De acordo com os Vereadores autores o caixa da Fazenda Municipal da Prefeitura de Caraguatatuba vem sendo reduzido a partir de 2019 e devido a isso, o Executivo vem tentando conseguir um Empréstimo para sanar o déficit. Um exemplo da dilapidação do Erário Municipal teve início com a desapropriação de uma área de 6 mil metros² na avenida da praia, ao custo de R$ 12 Milhões para a construção do novo prédio da Prefeitura Municipal. Outro exemplo é o da contratação do serviço 156 no município, para a coleta de informações, sugestões e reclamações pelos contribuintes, ao custo mensal de R$ 300 mil e a locação de uma Carreta para exames de Saúde a um preço exorbitante.

Mais um exemplo e do ponto de vista dos Vereadores Autores o mais grave ocorreu no início de Fevereiro deste ano, quando do início do Ano Político e Fiscal na Câmara Municipal. Em quatro de Fevereiro, na primeira Sessão Ordinária do Legislativo a Prefeitura apresentou e a Câmara aprovou, em Regime de Urgência, propositura que autoriza o Prefeito a criar dotação Orçamentária e Abertura de Crédito Adicional Especial e Suplementar de R$ 95.702.891,03 (Noventa e Cinco Milhões, Setecentos e Dois Mil, Oitocentos e Noventa e Um Reais e Três Centavos), anulando um Superávit de Receita na ordem de R$ 24.627.900,00 (Vinte e Quatro Milhões, Seiscentos e Vinte e Sete Mil e Novecentos Reais), considerado falso pelos Vereadores Autores o que fere o artigo 299 do Código Penal.

Como o Superávit é falso a transferência seria a despesa sem o lastro monetário, gerando gastos eleitoreiros num ano Eleitoral. Despesa sem o devido lastro é quando você tem a verba constante no Orçamento Municipal, porém não tem o respectivo valor em dinheiro nos Cofres da Fazenda Pública. Este falso Superávit autoriza o Crédito sem lastro e superior capacidade de pagamento, o que viola o artigo 359 – D do Código Penal e o artigo 10 – inciso 9º da Lei de Improbidade Administrativa. O documento cita que a Lei 2513/20 – que autorizou a Dotação Orçamentária – deveria ser precedida de Audiências Públicas conforme o Regimento Interno do Legislativo.

Esta Dotação aprovada em Fevereiro coloca em risco a paralisação de Serviços Públicos essenciais e a Folha de Pagamento dos Servidores Públicos.
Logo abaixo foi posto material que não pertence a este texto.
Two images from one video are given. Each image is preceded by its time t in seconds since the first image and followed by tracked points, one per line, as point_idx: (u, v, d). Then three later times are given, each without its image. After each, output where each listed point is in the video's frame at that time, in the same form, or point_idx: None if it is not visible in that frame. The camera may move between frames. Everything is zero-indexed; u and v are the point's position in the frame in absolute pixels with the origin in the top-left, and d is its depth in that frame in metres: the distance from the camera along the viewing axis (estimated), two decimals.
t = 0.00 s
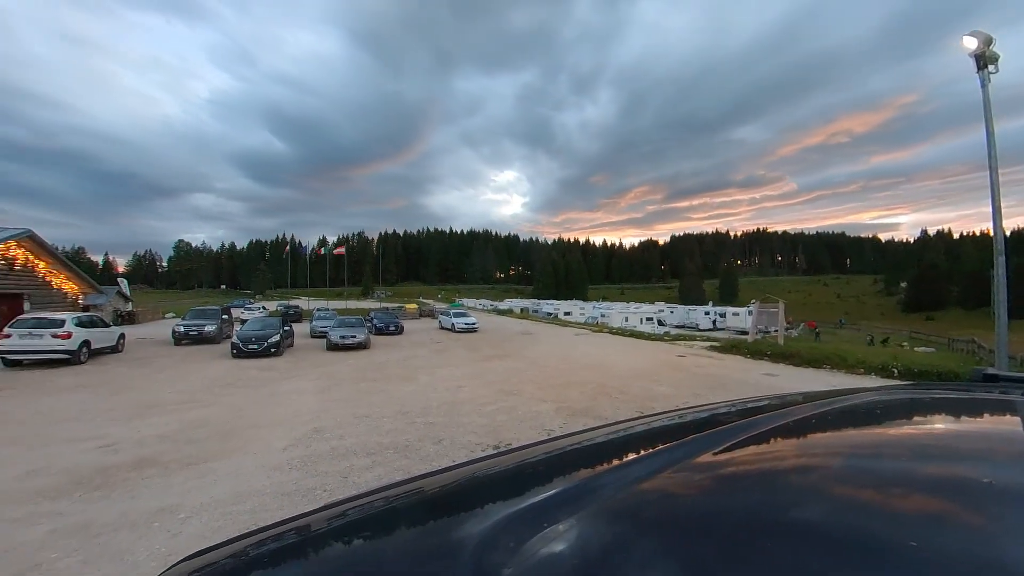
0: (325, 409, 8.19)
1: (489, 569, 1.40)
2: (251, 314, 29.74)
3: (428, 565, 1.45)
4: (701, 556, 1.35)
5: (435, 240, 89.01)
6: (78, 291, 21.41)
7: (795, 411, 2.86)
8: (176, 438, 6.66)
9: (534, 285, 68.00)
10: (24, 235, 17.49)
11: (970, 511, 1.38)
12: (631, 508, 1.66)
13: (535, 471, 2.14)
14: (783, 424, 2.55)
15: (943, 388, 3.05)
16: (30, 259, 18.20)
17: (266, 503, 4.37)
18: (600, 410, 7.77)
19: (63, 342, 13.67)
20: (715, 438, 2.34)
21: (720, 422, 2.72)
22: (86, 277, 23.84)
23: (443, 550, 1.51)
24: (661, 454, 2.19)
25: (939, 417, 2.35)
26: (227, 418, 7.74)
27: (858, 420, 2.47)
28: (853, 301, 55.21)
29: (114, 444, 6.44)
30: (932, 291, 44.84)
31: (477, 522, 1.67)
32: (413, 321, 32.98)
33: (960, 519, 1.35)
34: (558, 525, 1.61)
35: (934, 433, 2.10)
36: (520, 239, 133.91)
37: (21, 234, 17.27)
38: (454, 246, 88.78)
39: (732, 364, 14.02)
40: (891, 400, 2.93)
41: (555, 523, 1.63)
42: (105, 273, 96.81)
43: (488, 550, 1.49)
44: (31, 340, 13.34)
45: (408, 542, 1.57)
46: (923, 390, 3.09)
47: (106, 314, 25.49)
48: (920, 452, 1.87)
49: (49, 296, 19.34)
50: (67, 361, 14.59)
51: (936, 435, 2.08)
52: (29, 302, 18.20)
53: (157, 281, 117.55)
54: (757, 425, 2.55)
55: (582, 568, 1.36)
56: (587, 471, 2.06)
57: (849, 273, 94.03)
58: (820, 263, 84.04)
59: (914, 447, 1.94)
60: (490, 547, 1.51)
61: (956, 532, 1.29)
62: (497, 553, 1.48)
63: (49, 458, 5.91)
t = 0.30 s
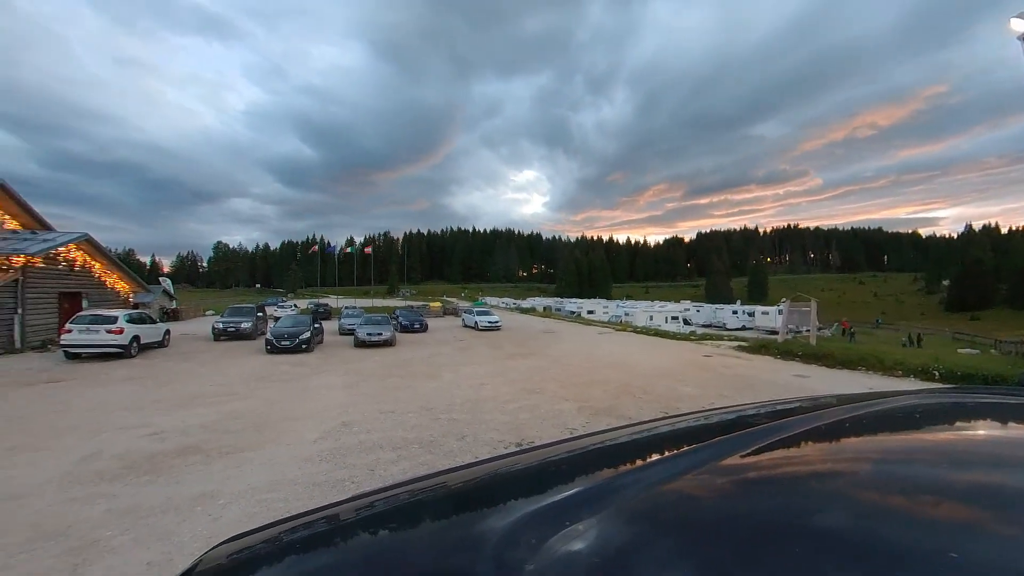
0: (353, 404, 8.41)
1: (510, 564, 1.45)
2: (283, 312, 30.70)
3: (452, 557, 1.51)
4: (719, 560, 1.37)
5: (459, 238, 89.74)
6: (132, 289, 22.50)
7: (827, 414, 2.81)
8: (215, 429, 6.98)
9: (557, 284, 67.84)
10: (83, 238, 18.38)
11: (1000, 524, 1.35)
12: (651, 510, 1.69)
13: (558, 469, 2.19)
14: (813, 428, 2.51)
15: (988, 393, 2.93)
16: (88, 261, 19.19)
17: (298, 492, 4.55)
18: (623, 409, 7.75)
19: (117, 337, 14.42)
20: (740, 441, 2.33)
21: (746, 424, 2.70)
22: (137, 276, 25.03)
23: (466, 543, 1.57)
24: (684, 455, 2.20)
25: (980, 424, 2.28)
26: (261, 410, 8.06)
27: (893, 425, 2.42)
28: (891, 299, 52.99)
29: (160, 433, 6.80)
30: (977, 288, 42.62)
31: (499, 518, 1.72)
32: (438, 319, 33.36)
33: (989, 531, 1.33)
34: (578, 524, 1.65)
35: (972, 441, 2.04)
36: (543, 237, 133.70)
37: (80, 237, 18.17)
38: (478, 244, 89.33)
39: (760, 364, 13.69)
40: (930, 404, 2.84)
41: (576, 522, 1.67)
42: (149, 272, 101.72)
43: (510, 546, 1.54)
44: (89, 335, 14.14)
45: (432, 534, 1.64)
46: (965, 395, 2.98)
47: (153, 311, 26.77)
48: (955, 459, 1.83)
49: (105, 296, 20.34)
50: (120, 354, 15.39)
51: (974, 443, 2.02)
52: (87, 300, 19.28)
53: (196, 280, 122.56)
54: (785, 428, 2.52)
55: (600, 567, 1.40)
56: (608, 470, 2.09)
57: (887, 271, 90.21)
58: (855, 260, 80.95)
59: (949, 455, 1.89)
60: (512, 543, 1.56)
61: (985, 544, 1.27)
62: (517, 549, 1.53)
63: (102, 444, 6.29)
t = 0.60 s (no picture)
0: (380, 399, 8.63)
1: (530, 560, 1.49)
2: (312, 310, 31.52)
3: (474, 551, 1.56)
4: (737, 562, 1.37)
5: (482, 237, 90.23)
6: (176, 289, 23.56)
7: (859, 418, 2.74)
8: (251, 420, 7.28)
9: (580, 282, 67.50)
10: (131, 241, 19.40)
11: None
12: (672, 512, 1.69)
13: (580, 468, 2.22)
14: (843, 432, 2.46)
15: None
16: (136, 262, 20.20)
17: (327, 482, 4.72)
18: (647, 410, 7.70)
19: (162, 332, 15.11)
20: (766, 444, 2.31)
21: (773, 427, 2.66)
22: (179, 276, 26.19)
23: (488, 537, 1.62)
24: (707, 457, 2.19)
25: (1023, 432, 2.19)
26: (293, 404, 8.35)
27: (929, 432, 2.34)
28: (931, 298, 50.70)
29: (201, 423, 7.13)
30: None
31: (520, 514, 1.77)
32: (462, 317, 33.67)
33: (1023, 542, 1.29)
34: (598, 523, 1.68)
35: (1013, 450, 1.97)
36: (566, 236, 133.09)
37: (128, 240, 19.14)
38: (501, 242, 89.62)
39: (790, 365, 13.35)
40: (971, 411, 2.73)
41: (596, 521, 1.69)
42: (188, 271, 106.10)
43: (531, 541, 1.58)
44: (137, 330, 14.86)
45: (454, 528, 1.69)
46: (1009, 401, 2.86)
47: (195, 308, 28.00)
48: (992, 469, 1.77)
49: (151, 294, 21.39)
50: (164, 349, 16.11)
51: (1016, 452, 1.95)
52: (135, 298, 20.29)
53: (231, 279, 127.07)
54: (814, 432, 2.48)
55: (618, 566, 1.42)
56: (630, 470, 2.11)
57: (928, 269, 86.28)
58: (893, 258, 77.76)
59: (985, 464, 1.83)
60: (532, 539, 1.60)
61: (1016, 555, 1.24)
62: (537, 545, 1.57)
63: (149, 433, 6.65)
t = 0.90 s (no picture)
0: (405, 395, 8.80)
1: (550, 554, 1.53)
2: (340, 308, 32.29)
3: (496, 545, 1.59)
4: (757, 565, 1.36)
5: (505, 235, 90.41)
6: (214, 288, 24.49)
7: (894, 423, 2.65)
8: (283, 413, 7.54)
9: (603, 280, 66.96)
10: (173, 243, 20.28)
11: None
12: (693, 513, 1.69)
13: (602, 468, 2.23)
14: (876, 438, 2.39)
15: None
16: (178, 263, 21.09)
17: (355, 474, 4.87)
18: (672, 410, 7.62)
19: (202, 328, 15.79)
20: (793, 448, 2.26)
21: (802, 430, 2.61)
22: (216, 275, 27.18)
23: (509, 533, 1.66)
24: (731, 459, 2.17)
25: None
26: (323, 398, 8.60)
27: (969, 439, 2.25)
28: (976, 297, 48.28)
29: (237, 414, 7.43)
30: None
31: (540, 510, 1.81)
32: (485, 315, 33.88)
33: None
34: (618, 522, 1.69)
35: None
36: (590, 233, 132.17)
37: (171, 241, 20.01)
38: (524, 240, 89.61)
39: (822, 366, 12.96)
40: (1014, 417, 2.63)
41: (616, 520, 1.72)
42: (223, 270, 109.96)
43: (551, 538, 1.61)
44: (180, 326, 15.58)
45: (476, 523, 1.74)
46: None
47: (230, 305, 29.03)
48: None
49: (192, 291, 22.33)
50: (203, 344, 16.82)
51: None
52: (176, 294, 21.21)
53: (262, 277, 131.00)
54: (845, 437, 2.42)
55: (637, 564, 1.44)
56: (651, 471, 2.11)
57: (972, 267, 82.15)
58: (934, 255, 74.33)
59: None
60: (552, 536, 1.62)
61: None
62: (557, 542, 1.59)
63: (189, 423, 6.98)
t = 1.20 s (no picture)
0: (430, 392, 8.94)
1: (569, 550, 1.55)
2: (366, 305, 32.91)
3: (516, 540, 1.62)
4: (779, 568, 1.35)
5: (528, 233, 90.35)
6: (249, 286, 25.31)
7: (931, 430, 2.56)
8: (313, 406, 7.78)
9: (627, 278, 66.25)
10: (211, 243, 21.06)
11: None
12: (715, 514, 1.67)
13: (624, 467, 2.21)
14: (913, 444, 2.31)
15: None
16: (216, 262, 21.87)
17: (380, 468, 5.00)
18: (697, 411, 7.51)
19: (238, 325, 16.38)
20: (823, 450, 2.20)
21: (833, 433, 2.54)
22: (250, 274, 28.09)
23: (530, 527, 1.69)
24: (759, 460, 2.12)
25: None
26: (350, 393, 8.83)
27: (1012, 449, 2.16)
28: None
29: (269, 407, 7.70)
30: None
31: (561, 506, 1.84)
32: (508, 313, 34.01)
33: None
34: (639, 520, 1.68)
35: None
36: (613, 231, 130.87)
37: (209, 242, 20.79)
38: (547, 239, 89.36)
39: (855, 368, 12.54)
40: None
41: (637, 518, 1.73)
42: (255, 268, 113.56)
43: (571, 536, 1.61)
44: (217, 322, 16.21)
45: (496, 519, 1.76)
46: None
47: (263, 303, 30.00)
48: None
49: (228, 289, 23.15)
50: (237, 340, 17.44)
51: None
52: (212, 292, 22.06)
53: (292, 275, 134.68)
54: (879, 442, 2.34)
55: (655, 562, 1.45)
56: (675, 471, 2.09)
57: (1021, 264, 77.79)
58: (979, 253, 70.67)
59: None
60: (572, 534, 1.63)
61: None
62: (576, 540, 1.60)
63: (226, 414, 7.27)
Em suma seria o seu Orçamento Doméstico Anual, onde consta a Escola de seus Filhos, a Prestação da Casa e a Alimentação da Família. Simplesmente você compra um carro e tira dos gastos citados para efetuar o pagamento, ou seja, você terá problemas para quitar o que já estava separado para os pagamentos. Este procedimento contraria a Constituição Federal no seu artigo 167 e o artigo 1º do Decreto 201/67.
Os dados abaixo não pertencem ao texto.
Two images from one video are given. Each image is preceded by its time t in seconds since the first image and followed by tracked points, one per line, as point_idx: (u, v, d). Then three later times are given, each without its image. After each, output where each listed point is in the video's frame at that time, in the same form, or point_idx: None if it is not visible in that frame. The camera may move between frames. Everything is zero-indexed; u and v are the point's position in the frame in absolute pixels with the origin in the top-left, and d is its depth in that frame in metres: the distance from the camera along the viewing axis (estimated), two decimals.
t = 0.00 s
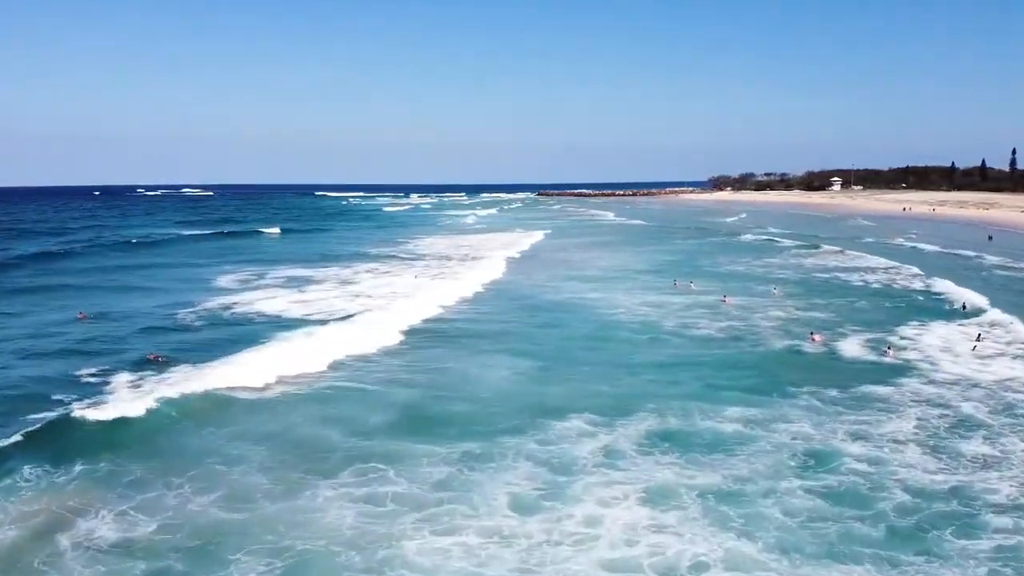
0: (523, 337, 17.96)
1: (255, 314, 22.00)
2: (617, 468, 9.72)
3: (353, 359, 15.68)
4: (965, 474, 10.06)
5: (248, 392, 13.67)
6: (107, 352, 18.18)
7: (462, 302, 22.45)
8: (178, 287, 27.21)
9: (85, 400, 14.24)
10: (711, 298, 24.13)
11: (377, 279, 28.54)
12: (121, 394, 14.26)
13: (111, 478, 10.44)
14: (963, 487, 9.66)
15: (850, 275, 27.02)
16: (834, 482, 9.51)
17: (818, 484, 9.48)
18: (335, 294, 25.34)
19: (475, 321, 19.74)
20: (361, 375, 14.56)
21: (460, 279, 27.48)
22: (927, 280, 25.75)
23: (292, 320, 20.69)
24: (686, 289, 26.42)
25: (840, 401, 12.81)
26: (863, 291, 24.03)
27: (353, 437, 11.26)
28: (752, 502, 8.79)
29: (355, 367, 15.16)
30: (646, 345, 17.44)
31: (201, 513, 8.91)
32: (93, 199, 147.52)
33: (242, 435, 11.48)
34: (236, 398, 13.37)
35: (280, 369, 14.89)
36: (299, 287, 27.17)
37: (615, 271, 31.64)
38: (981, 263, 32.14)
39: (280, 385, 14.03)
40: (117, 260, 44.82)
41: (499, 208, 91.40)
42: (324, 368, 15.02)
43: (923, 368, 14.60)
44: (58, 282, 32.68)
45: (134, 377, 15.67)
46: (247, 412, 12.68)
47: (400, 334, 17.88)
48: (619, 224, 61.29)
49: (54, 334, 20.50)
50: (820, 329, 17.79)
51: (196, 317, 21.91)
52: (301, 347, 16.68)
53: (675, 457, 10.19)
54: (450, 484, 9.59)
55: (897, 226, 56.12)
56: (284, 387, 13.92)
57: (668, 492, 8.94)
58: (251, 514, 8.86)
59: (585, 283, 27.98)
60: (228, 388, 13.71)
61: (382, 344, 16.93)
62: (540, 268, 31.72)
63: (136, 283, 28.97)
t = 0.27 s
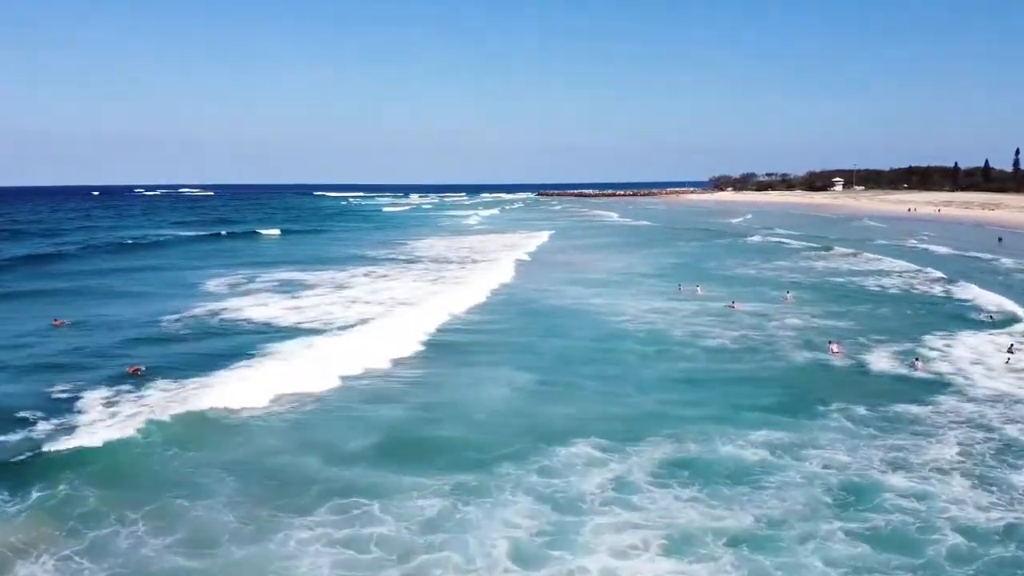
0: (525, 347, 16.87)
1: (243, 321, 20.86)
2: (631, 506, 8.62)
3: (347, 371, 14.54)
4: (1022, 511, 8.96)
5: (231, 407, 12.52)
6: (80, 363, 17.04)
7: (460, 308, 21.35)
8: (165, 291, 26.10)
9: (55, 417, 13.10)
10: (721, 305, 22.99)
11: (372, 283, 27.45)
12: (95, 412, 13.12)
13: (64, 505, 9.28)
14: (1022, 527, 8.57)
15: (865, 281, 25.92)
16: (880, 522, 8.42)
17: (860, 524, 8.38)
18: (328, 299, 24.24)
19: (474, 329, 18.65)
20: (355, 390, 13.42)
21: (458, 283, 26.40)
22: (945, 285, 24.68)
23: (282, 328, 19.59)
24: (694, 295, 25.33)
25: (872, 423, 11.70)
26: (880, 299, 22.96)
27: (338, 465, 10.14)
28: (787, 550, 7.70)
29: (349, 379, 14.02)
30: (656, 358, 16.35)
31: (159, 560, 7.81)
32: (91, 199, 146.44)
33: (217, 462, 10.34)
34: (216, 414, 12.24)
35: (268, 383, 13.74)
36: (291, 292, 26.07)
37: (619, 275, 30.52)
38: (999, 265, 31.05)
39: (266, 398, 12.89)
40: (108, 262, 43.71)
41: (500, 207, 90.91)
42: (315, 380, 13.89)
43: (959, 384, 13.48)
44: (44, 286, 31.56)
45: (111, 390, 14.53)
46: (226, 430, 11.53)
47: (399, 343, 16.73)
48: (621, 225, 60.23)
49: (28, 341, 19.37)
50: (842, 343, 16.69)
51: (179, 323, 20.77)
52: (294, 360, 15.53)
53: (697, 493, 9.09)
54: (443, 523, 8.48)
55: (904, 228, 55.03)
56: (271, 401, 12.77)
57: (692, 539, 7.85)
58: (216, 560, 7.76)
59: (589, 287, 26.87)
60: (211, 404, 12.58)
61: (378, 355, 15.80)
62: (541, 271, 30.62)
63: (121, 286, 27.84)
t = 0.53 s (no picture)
0: (526, 359, 15.82)
1: (230, 329, 19.81)
2: (647, 553, 7.58)
3: (339, 386, 13.47)
4: None
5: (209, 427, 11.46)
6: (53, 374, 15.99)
7: (458, 315, 20.29)
8: (151, 296, 25.04)
9: (17, 438, 12.03)
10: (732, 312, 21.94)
11: (367, 287, 26.40)
12: (63, 432, 12.05)
13: (9, 539, 8.22)
14: None
15: (881, 286, 24.88)
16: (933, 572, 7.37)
17: None
18: (321, 305, 23.19)
19: (472, 338, 17.58)
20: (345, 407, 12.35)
21: (457, 288, 25.35)
22: (965, 291, 23.63)
23: (270, 337, 18.52)
24: (702, 301, 24.29)
25: (909, 447, 10.66)
26: (898, 305, 21.92)
27: (319, 500, 9.06)
28: None
29: (339, 395, 12.95)
30: (667, 371, 15.30)
31: None
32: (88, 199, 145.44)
33: (186, 494, 9.27)
34: (191, 434, 11.17)
35: (251, 401, 12.68)
36: (283, 296, 25.02)
37: (624, 278, 29.48)
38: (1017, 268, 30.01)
39: (247, 417, 11.82)
40: (99, 264, 42.69)
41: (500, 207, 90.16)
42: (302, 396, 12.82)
43: (997, 403, 12.45)
44: (29, 289, 30.52)
45: (83, 406, 13.47)
46: (201, 454, 10.46)
47: (397, 355, 15.66)
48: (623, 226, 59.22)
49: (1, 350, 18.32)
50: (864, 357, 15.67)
51: (163, 331, 19.72)
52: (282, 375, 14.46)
53: (722, 535, 8.05)
54: (432, 572, 7.40)
55: (912, 229, 53.95)
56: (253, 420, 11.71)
57: None
58: None
59: (594, 292, 25.83)
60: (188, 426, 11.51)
61: (373, 367, 14.72)
62: (543, 275, 29.54)
63: (107, 290, 26.79)
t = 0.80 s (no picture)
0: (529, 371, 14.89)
1: (217, 337, 18.91)
2: None
3: (332, 402, 12.52)
4: None
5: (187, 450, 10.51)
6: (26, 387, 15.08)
7: (455, 321, 19.36)
8: (138, 300, 24.13)
9: None
10: (742, 318, 21.06)
11: (363, 291, 25.53)
12: (28, 454, 11.12)
13: None
14: None
15: (896, 291, 24.00)
16: None
17: None
18: (313, 310, 22.28)
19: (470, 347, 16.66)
20: (337, 426, 11.43)
21: (455, 293, 24.46)
22: (982, 295, 22.77)
23: (258, 346, 17.58)
24: (708, 306, 23.41)
25: (946, 470, 9.77)
26: (914, 311, 21.04)
27: (298, 536, 8.16)
28: None
29: (330, 411, 12.04)
30: (677, 385, 14.39)
31: None
32: (86, 199, 144.59)
33: (151, 528, 8.36)
34: (168, 459, 10.25)
35: (238, 422, 11.75)
36: (274, 300, 24.13)
37: (628, 282, 28.60)
38: None
39: (230, 438, 10.89)
40: (91, 266, 41.80)
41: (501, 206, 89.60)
42: (290, 415, 11.88)
43: None
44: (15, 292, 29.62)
45: (54, 424, 12.57)
46: (175, 481, 9.55)
47: (395, 368, 14.72)
48: (624, 226, 58.37)
49: None
50: (886, 372, 14.80)
51: (147, 339, 18.82)
52: (270, 391, 13.54)
53: None
54: None
55: (918, 230, 53.07)
56: (237, 441, 10.76)
57: None
58: None
59: (597, 296, 24.95)
60: (163, 451, 10.56)
61: (370, 382, 13.78)
62: (542, 277, 28.65)
63: (93, 294, 25.89)
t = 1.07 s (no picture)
0: (532, 387, 13.86)
1: (200, 347, 17.84)
2: None
3: (324, 424, 11.47)
4: None
5: (156, 484, 9.48)
6: None
7: (452, 329, 18.33)
8: (121, 306, 23.11)
9: None
10: (753, 326, 20.04)
11: (357, 296, 24.51)
12: None
13: None
14: None
15: (912, 297, 23.01)
16: None
17: None
18: (304, 316, 21.26)
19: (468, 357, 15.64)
20: (328, 452, 10.39)
21: (453, 299, 23.44)
22: (1004, 301, 21.75)
23: (244, 357, 16.54)
24: (718, 313, 22.39)
25: (999, 504, 8.75)
26: (935, 318, 20.01)
27: None
28: None
29: (321, 434, 11.00)
30: (690, 402, 13.37)
31: None
32: (83, 199, 143.53)
33: None
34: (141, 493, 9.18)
35: (218, 449, 10.70)
36: (264, 305, 23.12)
37: (632, 286, 27.59)
38: None
39: (208, 467, 9.85)
40: (80, 269, 40.76)
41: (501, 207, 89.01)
42: (276, 440, 10.83)
43: None
44: None
45: (15, 447, 11.50)
46: (136, 520, 8.49)
47: (394, 383, 13.67)
48: (627, 227, 57.29)
49: None
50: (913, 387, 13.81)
51: (126, 349, 17.76)
52: (257, 412, 12.51)
53: None
54: None
55: (927, 231, 52.01)
56: (214, 471, 9.72)
57: None
58: None
59: (601, 301, 23.93)
60: (129, 484, 9.52)
61: (366, 400, 12.73)
62: (543, 280, 27.63)
63: (76, 299, 24.84)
Na Representação os Autores pedem que o Prefeito responda sobre a Falsidade, Informe a procedência e os dados relativos ao Superávit, para onde foi destinado o valor estornado da Caraguá Luz que consta na Dotação Orçamentária e qual o valor dos Precatórios deste ano. Solicita também o valor empenhado e liquidado para o Pessoal Civil no 1º Bimestre com a devida projeção do ano com o 13º Salário, que o setor de Contabilidade apresente a movimentação da ficha 284, que a Representação seja enviada ao Tribunal de Contas para verificação e o Prefeito Municipal preste depoimento sobre a Lei 2513/20.

Solicitada, a Comunicação da Prefeitura não deu retorno ao nosso contato até o fechamento deste texto.